2018. Bharmal M et al. – How to address the challenges of evaluating treatment benefits-risks in rare diseases? A convergent mixed methods approach applied within a Merkel cell carcinoma phase 2 clinical trial.
Bharmal M, Guillemin I, Marrel A, Arnould B, Lambert J, Hennessy M, Fofana F. How to address the challenges of evaluating treatment benefits-risks in rare diseases? A convergent mixed methods approach applied within a Merkel cell carcinoma phase 2 clinical trial. Orphanet J Rare Dis. 2018 Jun 18;13(1):95.
BACKGROUND: Demonstrating treatment benefits within clinical trials in the context of rare diseases is often methodologically and practically challenging. Mixed methods research offers an approach to overcome these challenges by combining quantitative and qualitative data, thus providing a better understanding of the research question. A convergent mixed methods design in the context of Merkel cell carcinoma, a rare skin cancer, was used during the JAVELIN Merkel 200 trial (NCT02155647).

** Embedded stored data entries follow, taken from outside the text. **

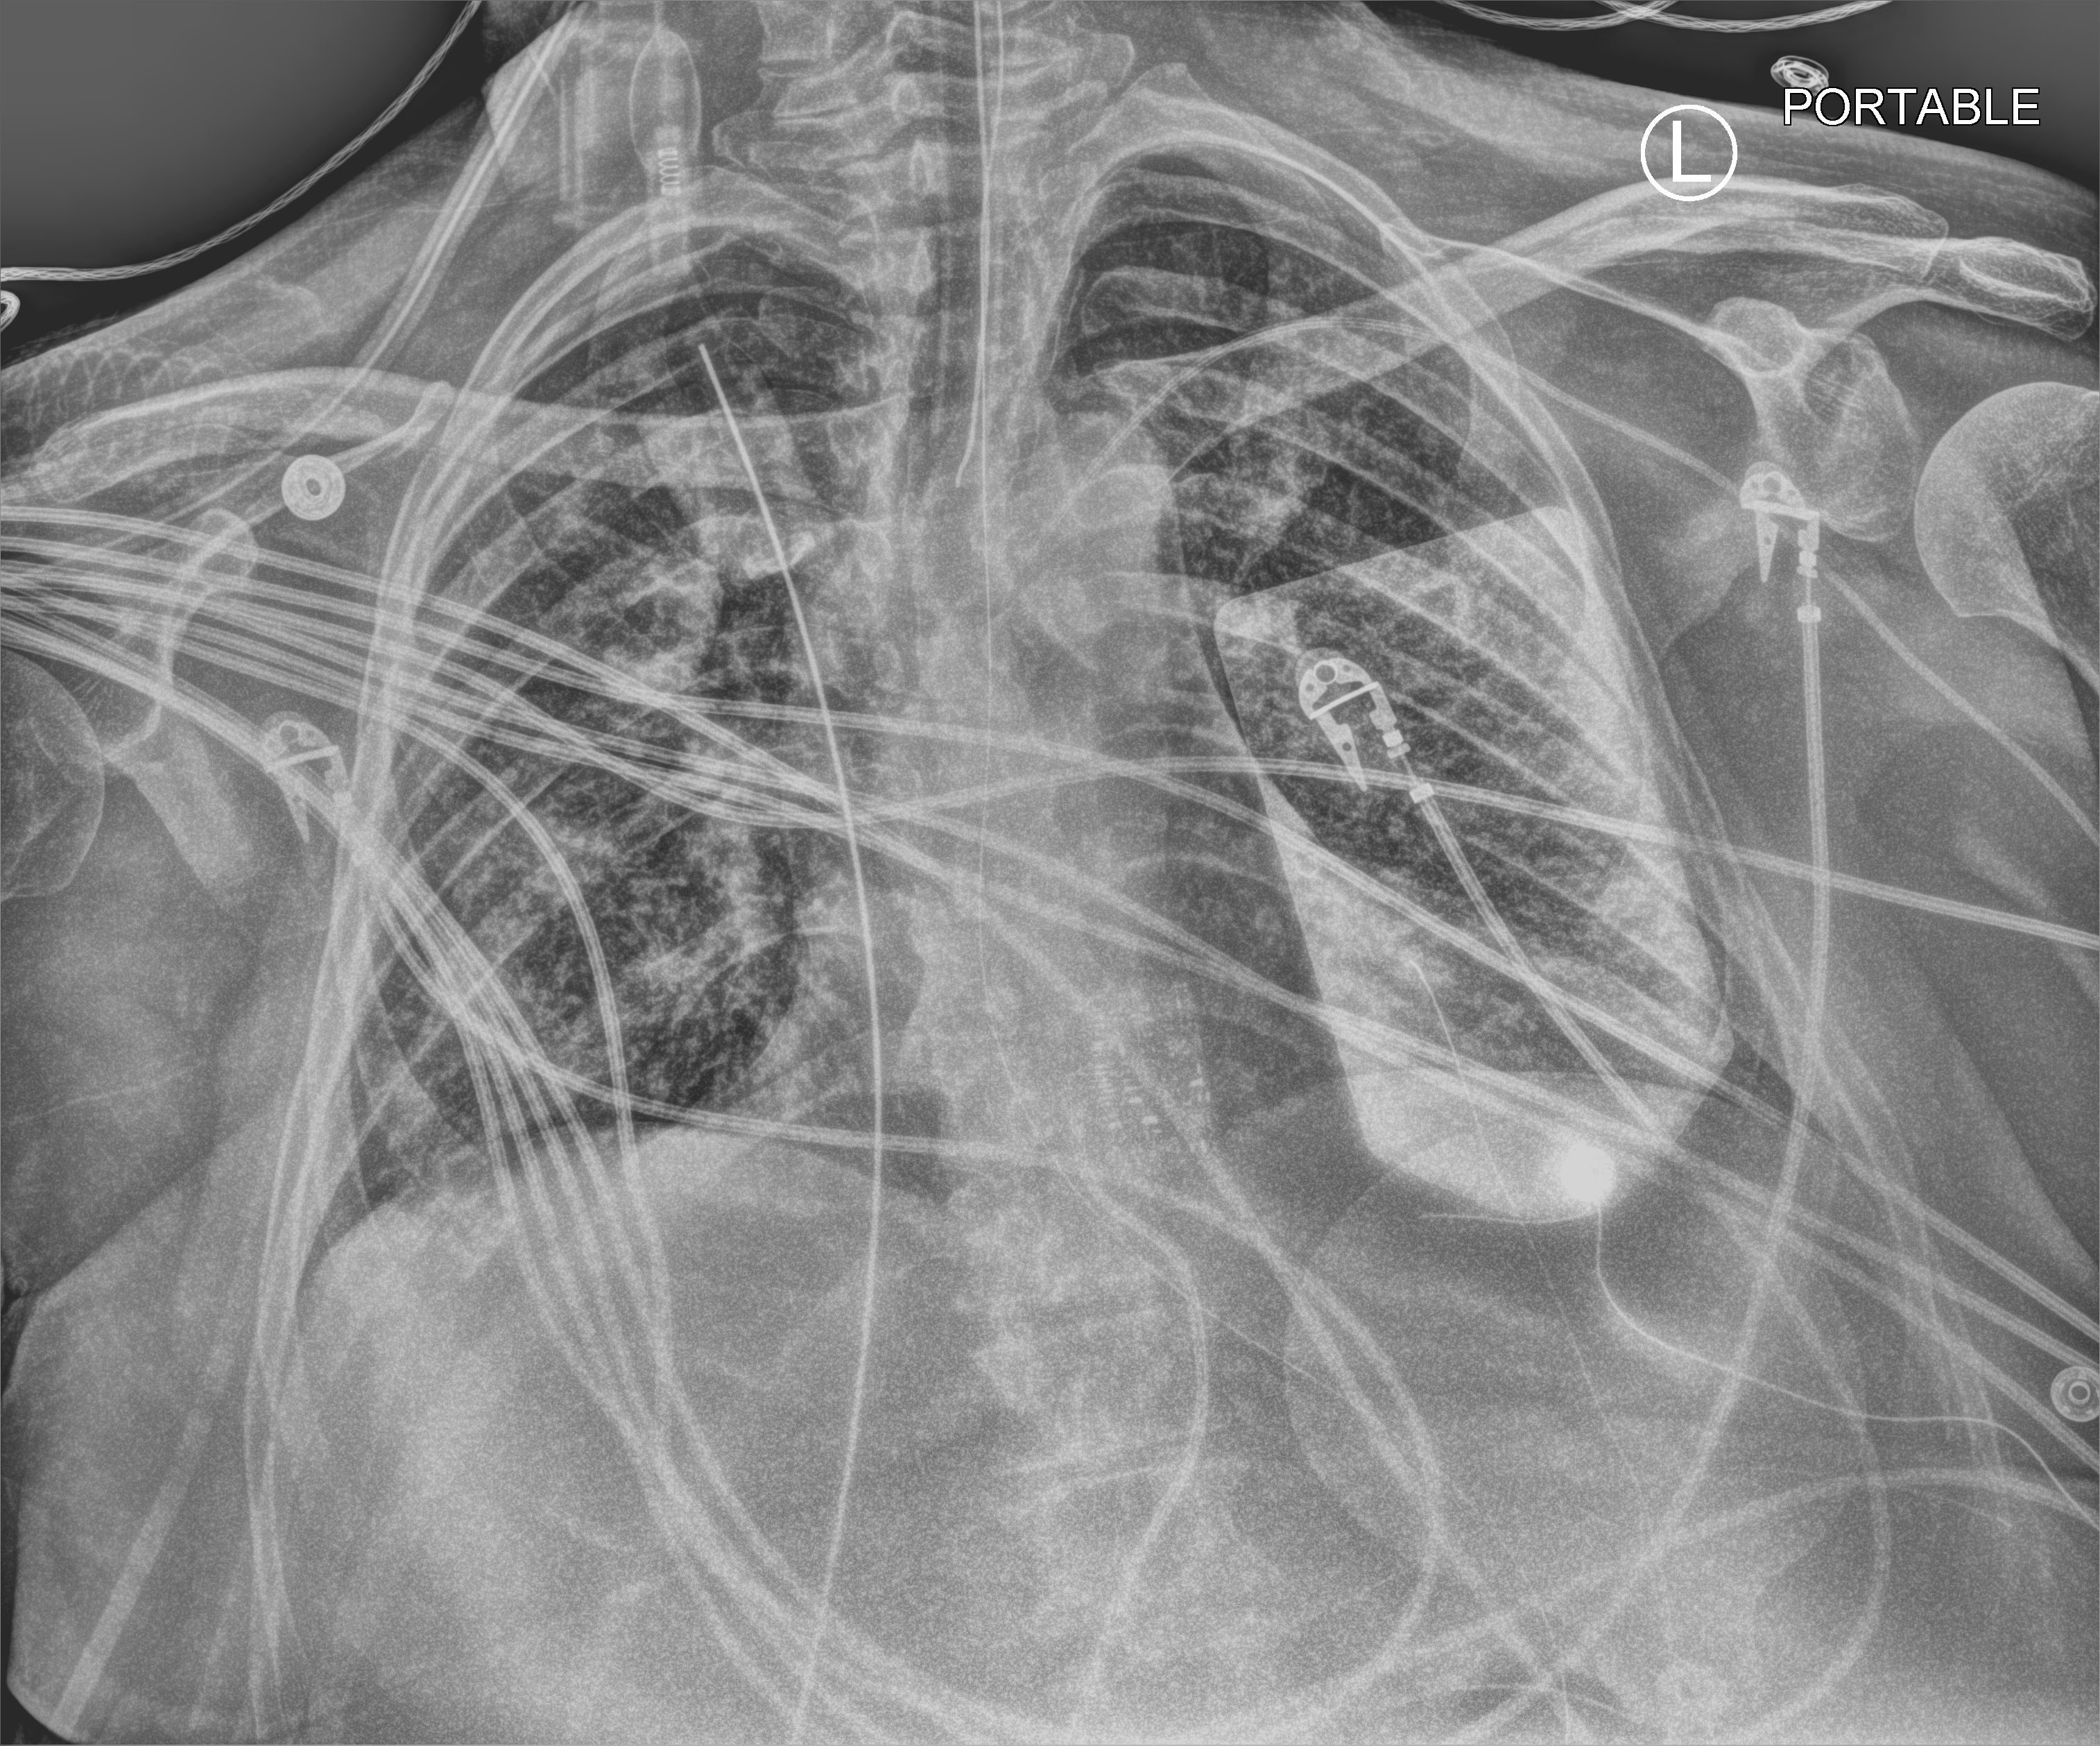
Bedside chest radiograph (computed radiography). Patient hospitalised with COVID-19; male, aged 18–59 years.
Hospital-stay facts (about this admission, not read from this image; timing relative to this image not recorded):
- admitted to intensive care during this hospital stay: yes
- length of hospital stay: 39 days
- mechanically ventilated during this hospital stay: yes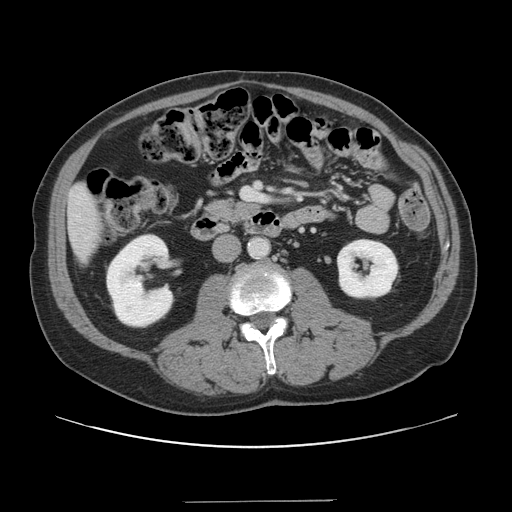
Contrast-enhanced abdominal CT, one axial slice. Position 42 of 151 along the scan axis. 120 kVp. Intravenous contrast given. Soft-tissue window (W 400 / L 40 HU). 512 × 512 image matrix, field of view 399 × 399 mm. From the clinical record (not read from this slice): patient: male, age 41 years at operation; diagnosis: colorectal cancer liver metastases, imaged before liver resection; multiple liver metastases: no.
Structures marked on this image (expert manual segmentation):
- liver: box from (x=69, y=185) to (x=102, y=259) px
- planned liver remnant (the part of the liver to remain after resection): (x=69, y=185)–(x=102, y=260)
- portal vein (with intrahepatic branches): (x=243, y=189)–(x=265, y=201)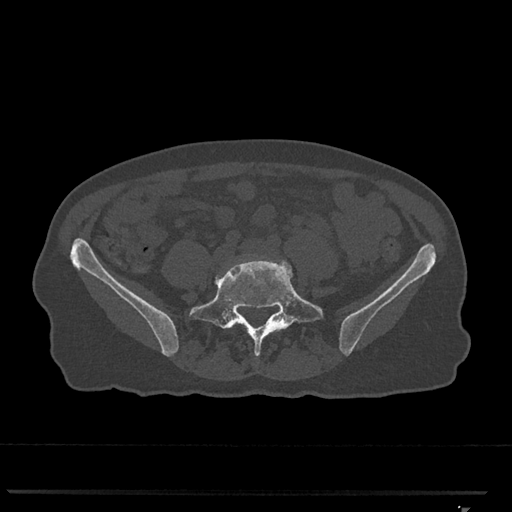
CT including the spine, one axial slice; slice 160 of 793 in the series (ordered by position); reconstruction kernel Br40s/3; bone window (W 1800 / L 400 HU); 0.5 mm slice thickness; 512 × 512 image matrix, field of view 380 × 380 mm. Patient: female, 62 years. From the clinical record (not read from this slice): primary cancer: renal.
Annotated regions visible in this slice (semi-automatically segmented with operator editing):
- L4 vertebra: bounding box <217,258,257,279> (left, top, right, bottom; pixels)
- L5 vertebra: <189,259,323,356>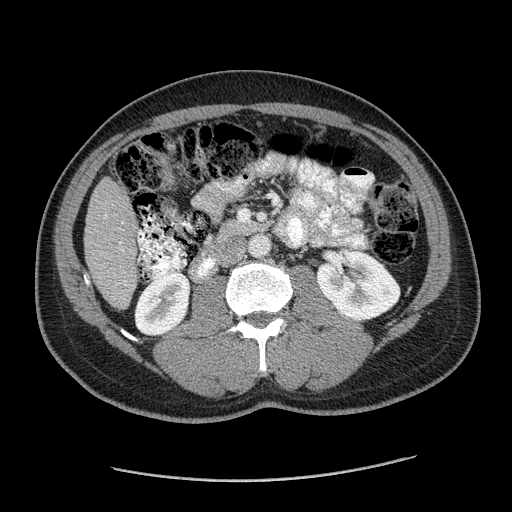
Contrast-enhanced abdominal CT (liver protocol), one axial slice; position 49 of 182 along the scan axis; reconstruction kernel STANDARD; soft-tissue window (W 400 / L 40 HU); 2.5 mm slice thickness; 512 × 512 image matrix, field of view 400 × 400 mm. Case-level facts recorded for this patient, not image findings: diagnosis: hepatocellular carcinoma (patient treated with transarterial chemoembolisation; whether this scan precedes or follows treatment is not stated here); TNM stage (as recorded): Stage-I; Child-Pugh class: A; tumour differentiation: well differentiated.
Structures marked on this image (semi-automatically segmented with operator editing):
- liver parenchyma outside the tumour (the mass and vessels are separate outlines, so this box may not span the whole liver): bounding box <84,178,138,308> (left, top, right, bottom; pixels)
- portal vein: <105,215,122,244>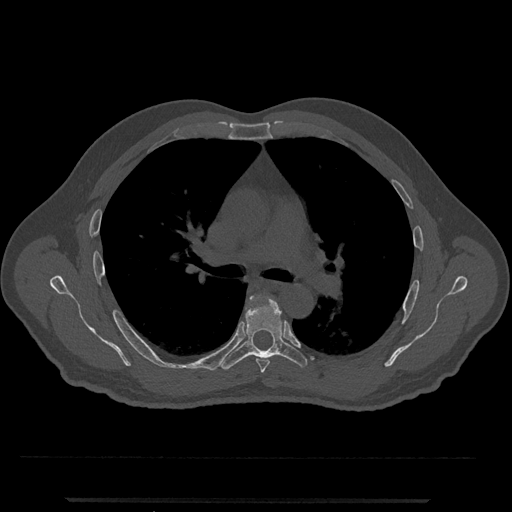
CT including the spine, one axial slice; slice 757 of 797 in the series (ordered by position); reconstruction kernel Br40s/3; 120 kVp; bone window (W 1800 / L 400 HU); 0.5 mm slice thickness; 512 × 512 image matrix, field of view 419 × 419 mm. Patient: male, 63 years. Case-level facts recorded for this patient, not image findings: primary cancer: prostate.
Outlined on this slice (semi-automatic segmentation, software-assisted and operator-edited):
- T5 vertebra: bounding box <246,302,270,373> (left, top, right, bottom; pixels)
- T6 vertebra: <220,295,307,370>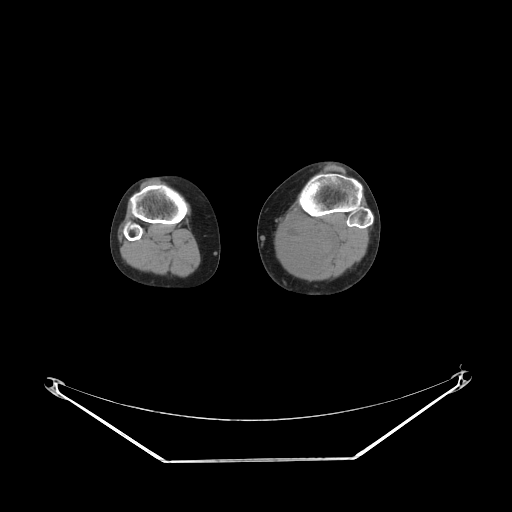
CT of an extremity soft-tissue mass (from a PET/CT study), one axial slice; position 157 of 223 along the scan axis; reconstruction kernel STANDARD; 140 kVp; soft-tissue window (W 400 / L 40 HU); 3.75 mm slice thickness; 512 × 512 image matrix, field of view 500 × 500 mm. Female patient. Case-level facts recorded for this patient, not image findings: histological type: extraskeletal high grade osteogenic sarcoma; grade: high; site of the primary tumour: left calf.
Annotated regions visible in this slice (expert contour drawn on MRI and transferred to this co-registered scan by the dataset authors):
- gross tumour volume (mass): bounding box (x1, y1, x2, y2) in pixels: (278, 224, 339, 271)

METHODS: Nine patients receiving avelumab in the JAVELIN Merkel 200 trial were interviewed at baseline prior to receiving study treatment, and at 13 weeks and 25 weeks after first avelumab administration. Key concepts of interest identified from the baseline interviews were physical functioning, fatigue/energy, and pain. Patient perceptions of the overall change in their cancer-related health status since starting study treatment were also recorded. During qualitative analysis, at each time-point, each concept of interest was assigned a category describing the trend in change (e.g. newly emerged, no change/stable, improved, worsened, ceased/disappeared). In parallel, patients’ tumour status was determined by the clinical overall response status as per the clinical trial protocol.
RESULTS: A high concordance between patient-reported qualitative data and assessed tumour response was observed. All eight patients who clinically improved had perceived a subjective improvement in their disease since the beginning of the study; the single patient whose disease worsened had a perceived deterioration. Patient perceived benefit in physical functioning, fatigue/energy and pain was subsequent to the measured change in clinical status as assessed by tumour response. This suggests that patient-reported assessment should be examined over the long term in order to optimally capture meaningful treatment effect.
CONCLUSION: Embedding qualitative research in clinical trials to complement the quantitative data is an innovative approach to characterise meaningful treatment effect. This application of mixed methods research has the potential to overcome the hurdles associated with clinical outcomes assessment in rare diseases.